[DATA SECTION]:

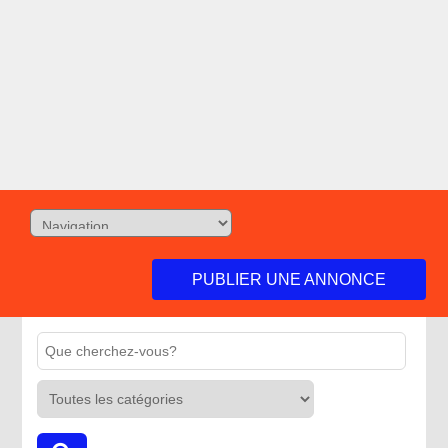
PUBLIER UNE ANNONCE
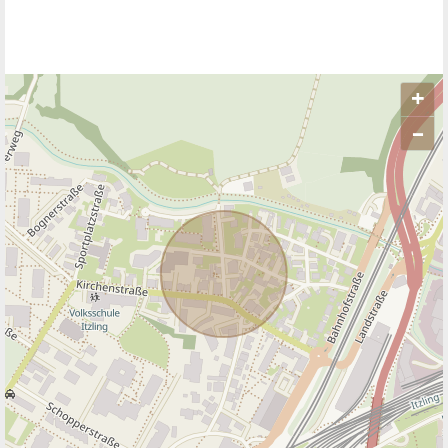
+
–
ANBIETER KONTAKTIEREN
---
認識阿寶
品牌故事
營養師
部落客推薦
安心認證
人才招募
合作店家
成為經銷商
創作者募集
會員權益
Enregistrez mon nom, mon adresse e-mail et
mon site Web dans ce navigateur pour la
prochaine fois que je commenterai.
--
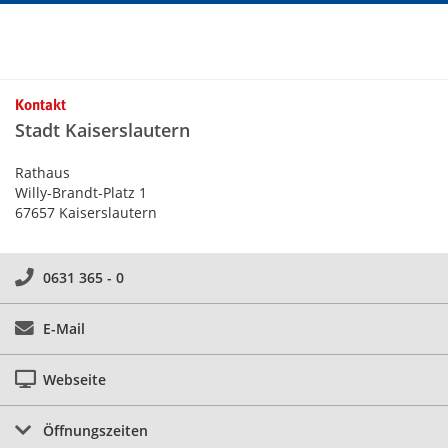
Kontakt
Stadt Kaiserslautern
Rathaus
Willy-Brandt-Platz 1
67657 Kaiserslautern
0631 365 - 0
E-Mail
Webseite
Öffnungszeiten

[ASSIGNMENT]:
Your answer should consist of the lines from the line with "67657 Kaiserslautern" to the line with "Öffnungszeiten" above, repeated exactly, both ends included.

[REPLY TO THE EXERCISE]:
67657 Kaiserslautern
0631 365 - 0
E-Mail
Webseite
Öffnungszeiten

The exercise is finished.